Brown Butter Ice Cream
How to Make Chocolate Ice Cream with the KitchenAid Ice Cream Attachment
Zucchini Bread Ice Cream
And that’s it for how to make ice cream with a KitchenAid attachment! If you have one at home, I hope this was helpful for you.
If you make it, please tag me on Pinterest or Instagram so I can see! It’s my favorite thing to scroll through stories and see what you all are making.
And of course, feel free to leave any questions, comments, or reviews! This is the best place to reach me, and I’d love to hear from you <3

Equipment
- 1 whisk
- 1 medium bowl
- 1 Seran wrap optional
- 1 spatula
- 1 9×5' baking dish or any pan suitable for freezing the ice cream
Ingredients
- 4 large egg yolks
- 1/2 cup (110g) granulated sugar, divided
- 1 1/2 cups (360g) whole milk
- 1 1/2 cups (360g) heavy cream
- 1 teaspoon vanilla bean paste or vanilla extract
- Additional mix-ins of your choice, up to 16 ounces
Instructions
- Place your KitchenAid Ice Cream attachment in the back of the freezer to chill for 14-16 hours. (See Note)
- In a medium bowl, whisk together 4 egg yolks and 55 grams of granulated sugar until the egg yolks are lightened to a pale yellow color. You should be able to pull up your whisk and see the yolk mixture fall down into the bowl in a "ribbon," and that's when the mixture is ready.
- In a medium sauce pot, add 360 grams of whole milk, 360 grams of heavy cream, the remaining 55 grams of sugar, and 1 teaspoon of vanilla bean paste. Stir to combine and place over medium heat. Stirring often, let this heat up until foamy or until it reads 165°F with an instant-read thermometer.
- Reduce the heat to low and scoop a spoonful (about 1/4 cup) of the hot milk mixture into the egg yolks. Whisk it into the yolks to temper them. Do this three more times to heat up the yolks. Then pour the egg yolk mixture directly into the pot.
- Stirring constantly, increase the heat to medium-low and mix the custard until it can coat the back of a spoon and reads 170°F on an instant-read thermometer.
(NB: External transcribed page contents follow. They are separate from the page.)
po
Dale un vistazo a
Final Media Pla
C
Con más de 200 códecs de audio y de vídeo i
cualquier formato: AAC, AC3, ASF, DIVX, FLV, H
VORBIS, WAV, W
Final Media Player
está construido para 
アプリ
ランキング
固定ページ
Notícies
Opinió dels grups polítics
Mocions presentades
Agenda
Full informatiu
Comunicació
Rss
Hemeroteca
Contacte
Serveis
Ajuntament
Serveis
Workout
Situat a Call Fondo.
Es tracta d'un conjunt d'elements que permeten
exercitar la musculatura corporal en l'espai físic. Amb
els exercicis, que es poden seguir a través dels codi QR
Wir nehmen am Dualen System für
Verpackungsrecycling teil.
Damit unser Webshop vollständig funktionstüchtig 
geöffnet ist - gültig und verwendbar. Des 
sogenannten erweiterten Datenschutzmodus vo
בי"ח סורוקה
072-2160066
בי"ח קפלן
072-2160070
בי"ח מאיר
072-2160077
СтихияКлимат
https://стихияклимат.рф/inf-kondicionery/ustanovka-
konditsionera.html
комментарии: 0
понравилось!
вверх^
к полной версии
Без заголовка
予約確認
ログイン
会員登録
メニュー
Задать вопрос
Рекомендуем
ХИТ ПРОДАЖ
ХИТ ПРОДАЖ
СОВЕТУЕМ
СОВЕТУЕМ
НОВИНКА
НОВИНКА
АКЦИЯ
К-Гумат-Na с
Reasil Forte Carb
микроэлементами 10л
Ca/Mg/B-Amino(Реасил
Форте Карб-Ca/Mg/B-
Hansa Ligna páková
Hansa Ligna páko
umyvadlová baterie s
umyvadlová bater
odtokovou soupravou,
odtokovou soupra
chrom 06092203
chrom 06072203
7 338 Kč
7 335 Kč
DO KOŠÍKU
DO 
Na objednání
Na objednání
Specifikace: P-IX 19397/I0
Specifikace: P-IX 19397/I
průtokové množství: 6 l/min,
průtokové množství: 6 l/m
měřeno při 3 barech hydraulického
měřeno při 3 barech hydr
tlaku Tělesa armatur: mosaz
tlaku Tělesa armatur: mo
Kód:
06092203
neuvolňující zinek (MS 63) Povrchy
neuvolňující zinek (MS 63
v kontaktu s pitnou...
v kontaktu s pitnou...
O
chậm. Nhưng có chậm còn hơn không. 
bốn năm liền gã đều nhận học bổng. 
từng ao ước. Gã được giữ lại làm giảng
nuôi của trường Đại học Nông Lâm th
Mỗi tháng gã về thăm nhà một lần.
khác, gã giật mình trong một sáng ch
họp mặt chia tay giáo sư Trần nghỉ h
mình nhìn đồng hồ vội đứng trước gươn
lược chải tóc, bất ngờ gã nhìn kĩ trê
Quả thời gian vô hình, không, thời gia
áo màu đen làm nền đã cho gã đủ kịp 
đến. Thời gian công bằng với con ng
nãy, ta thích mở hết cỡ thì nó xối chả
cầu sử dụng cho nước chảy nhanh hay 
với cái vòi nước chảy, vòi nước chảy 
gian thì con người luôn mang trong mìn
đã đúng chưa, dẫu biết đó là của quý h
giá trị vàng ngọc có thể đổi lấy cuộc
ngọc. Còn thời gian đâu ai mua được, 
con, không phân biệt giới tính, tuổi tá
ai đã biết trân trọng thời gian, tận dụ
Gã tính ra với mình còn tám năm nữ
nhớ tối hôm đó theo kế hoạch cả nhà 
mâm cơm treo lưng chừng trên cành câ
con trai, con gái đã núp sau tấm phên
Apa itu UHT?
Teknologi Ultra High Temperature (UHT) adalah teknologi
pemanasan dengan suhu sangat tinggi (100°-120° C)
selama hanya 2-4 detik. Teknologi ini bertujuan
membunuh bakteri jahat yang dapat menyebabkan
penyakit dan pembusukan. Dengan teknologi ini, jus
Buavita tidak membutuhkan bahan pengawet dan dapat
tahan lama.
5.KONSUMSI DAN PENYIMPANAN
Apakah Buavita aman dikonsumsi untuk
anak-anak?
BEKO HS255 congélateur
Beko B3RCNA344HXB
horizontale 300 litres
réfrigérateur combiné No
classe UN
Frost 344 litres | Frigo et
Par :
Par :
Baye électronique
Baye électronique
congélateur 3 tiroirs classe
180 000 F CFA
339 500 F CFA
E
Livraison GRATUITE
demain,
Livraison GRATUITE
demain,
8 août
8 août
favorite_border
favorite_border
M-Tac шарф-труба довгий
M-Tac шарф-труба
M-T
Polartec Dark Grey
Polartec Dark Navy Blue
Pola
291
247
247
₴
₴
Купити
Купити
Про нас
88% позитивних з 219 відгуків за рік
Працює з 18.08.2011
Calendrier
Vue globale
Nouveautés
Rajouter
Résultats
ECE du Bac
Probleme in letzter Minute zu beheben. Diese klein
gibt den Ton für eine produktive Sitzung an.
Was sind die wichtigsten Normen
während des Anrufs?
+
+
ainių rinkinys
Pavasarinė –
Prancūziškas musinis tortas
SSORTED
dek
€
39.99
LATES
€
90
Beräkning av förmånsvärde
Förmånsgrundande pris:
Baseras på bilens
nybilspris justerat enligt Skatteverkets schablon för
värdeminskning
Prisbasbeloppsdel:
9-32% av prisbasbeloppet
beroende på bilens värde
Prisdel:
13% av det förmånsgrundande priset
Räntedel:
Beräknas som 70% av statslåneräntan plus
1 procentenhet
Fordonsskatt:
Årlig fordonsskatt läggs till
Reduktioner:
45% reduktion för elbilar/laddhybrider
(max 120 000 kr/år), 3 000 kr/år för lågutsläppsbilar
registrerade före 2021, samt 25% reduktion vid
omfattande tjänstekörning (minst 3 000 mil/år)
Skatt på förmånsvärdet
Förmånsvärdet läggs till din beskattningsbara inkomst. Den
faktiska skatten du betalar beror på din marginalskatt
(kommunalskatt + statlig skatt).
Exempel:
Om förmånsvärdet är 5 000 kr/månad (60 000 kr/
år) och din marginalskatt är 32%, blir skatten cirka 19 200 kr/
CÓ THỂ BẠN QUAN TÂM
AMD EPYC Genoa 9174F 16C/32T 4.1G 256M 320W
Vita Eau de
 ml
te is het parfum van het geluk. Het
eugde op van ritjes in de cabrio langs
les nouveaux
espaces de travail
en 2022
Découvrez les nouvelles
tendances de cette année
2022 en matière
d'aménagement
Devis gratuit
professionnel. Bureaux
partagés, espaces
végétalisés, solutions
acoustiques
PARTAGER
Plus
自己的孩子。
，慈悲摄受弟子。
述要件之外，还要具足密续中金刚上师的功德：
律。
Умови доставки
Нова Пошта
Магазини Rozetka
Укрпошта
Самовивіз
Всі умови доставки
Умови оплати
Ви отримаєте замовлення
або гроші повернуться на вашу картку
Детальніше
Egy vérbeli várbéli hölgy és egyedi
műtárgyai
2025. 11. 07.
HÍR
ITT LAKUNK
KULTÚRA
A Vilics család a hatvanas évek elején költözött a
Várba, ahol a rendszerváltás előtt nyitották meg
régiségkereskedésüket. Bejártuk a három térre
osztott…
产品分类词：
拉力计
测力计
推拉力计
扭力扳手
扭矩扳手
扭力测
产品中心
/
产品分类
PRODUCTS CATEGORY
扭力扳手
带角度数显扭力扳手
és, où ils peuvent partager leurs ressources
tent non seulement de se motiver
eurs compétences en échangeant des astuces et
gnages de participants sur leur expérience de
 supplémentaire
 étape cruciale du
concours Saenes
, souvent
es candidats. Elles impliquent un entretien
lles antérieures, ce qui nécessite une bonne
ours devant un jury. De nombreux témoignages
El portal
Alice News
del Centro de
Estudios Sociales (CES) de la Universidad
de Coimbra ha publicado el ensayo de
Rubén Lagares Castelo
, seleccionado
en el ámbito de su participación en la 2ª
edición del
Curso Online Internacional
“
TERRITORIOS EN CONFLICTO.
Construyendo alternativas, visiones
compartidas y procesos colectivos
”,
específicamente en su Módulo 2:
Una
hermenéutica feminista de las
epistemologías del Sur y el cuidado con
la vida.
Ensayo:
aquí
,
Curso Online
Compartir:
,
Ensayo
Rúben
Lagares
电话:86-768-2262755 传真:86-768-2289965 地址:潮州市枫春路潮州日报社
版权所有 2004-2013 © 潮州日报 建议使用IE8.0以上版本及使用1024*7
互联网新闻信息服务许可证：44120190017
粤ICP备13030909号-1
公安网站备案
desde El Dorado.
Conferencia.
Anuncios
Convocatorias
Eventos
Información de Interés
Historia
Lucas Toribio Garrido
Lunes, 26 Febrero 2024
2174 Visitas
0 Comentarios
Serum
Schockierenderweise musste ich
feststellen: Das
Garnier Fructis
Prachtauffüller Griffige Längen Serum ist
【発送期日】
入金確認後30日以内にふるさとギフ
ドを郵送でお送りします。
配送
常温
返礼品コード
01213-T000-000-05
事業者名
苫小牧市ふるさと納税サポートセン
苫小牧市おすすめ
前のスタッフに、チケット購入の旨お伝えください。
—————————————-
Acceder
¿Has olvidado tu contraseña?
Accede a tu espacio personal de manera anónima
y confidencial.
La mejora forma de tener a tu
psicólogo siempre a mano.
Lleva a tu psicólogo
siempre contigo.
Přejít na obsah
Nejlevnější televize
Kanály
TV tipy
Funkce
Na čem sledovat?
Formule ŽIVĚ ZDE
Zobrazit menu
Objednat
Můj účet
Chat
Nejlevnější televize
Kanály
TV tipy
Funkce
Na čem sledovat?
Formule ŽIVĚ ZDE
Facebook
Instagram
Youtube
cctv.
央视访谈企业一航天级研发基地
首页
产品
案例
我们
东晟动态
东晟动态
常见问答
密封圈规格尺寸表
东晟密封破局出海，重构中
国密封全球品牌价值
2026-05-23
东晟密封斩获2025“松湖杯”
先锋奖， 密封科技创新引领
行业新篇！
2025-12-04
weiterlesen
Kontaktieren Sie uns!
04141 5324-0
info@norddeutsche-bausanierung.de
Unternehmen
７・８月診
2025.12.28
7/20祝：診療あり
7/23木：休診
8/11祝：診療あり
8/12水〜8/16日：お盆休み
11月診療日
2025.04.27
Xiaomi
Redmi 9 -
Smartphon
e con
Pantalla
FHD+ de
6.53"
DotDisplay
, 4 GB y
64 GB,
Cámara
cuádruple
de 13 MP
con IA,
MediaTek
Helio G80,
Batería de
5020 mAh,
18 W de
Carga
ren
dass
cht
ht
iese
- Strain the custard through a mesh sieve into a bowl. To prevent a film from forming, directly place cling wrap on the surface to seal it. Cover the bowl and store in the freezer for 2 hours or the fridge for 12-16 hours to chill. If you're storing it in the freezer, check halfway through to ensure it didn't solidify.
- When you are ready to churn, take the frozen KitchenAid attachment out of the freezer and pour in the custard. Churn on the stir setting for 20-30 minutes, or until the ice cream is thick and the texture of soft serve.
- Gently fold in your desired mix-ins and pour the ice cream into a 9 by 5-inch loaf pan.
- Cover and freeze another 2-3 hours for a firm scoop, and serve!








Comments
Especially love the Kitchenaid ice cream maker hints. Thank you!
You are so welcome!
I found this recipe on YouTube and it is AMAZING! I was so intimidated to use my kitchenaid ice cream attachment but you gave me the confidence to try and it will absolutely be a staple this summer! The recipe is so easy to follow and comes out perfect!
Omg I’m so happy to hear that and so glad you loved it!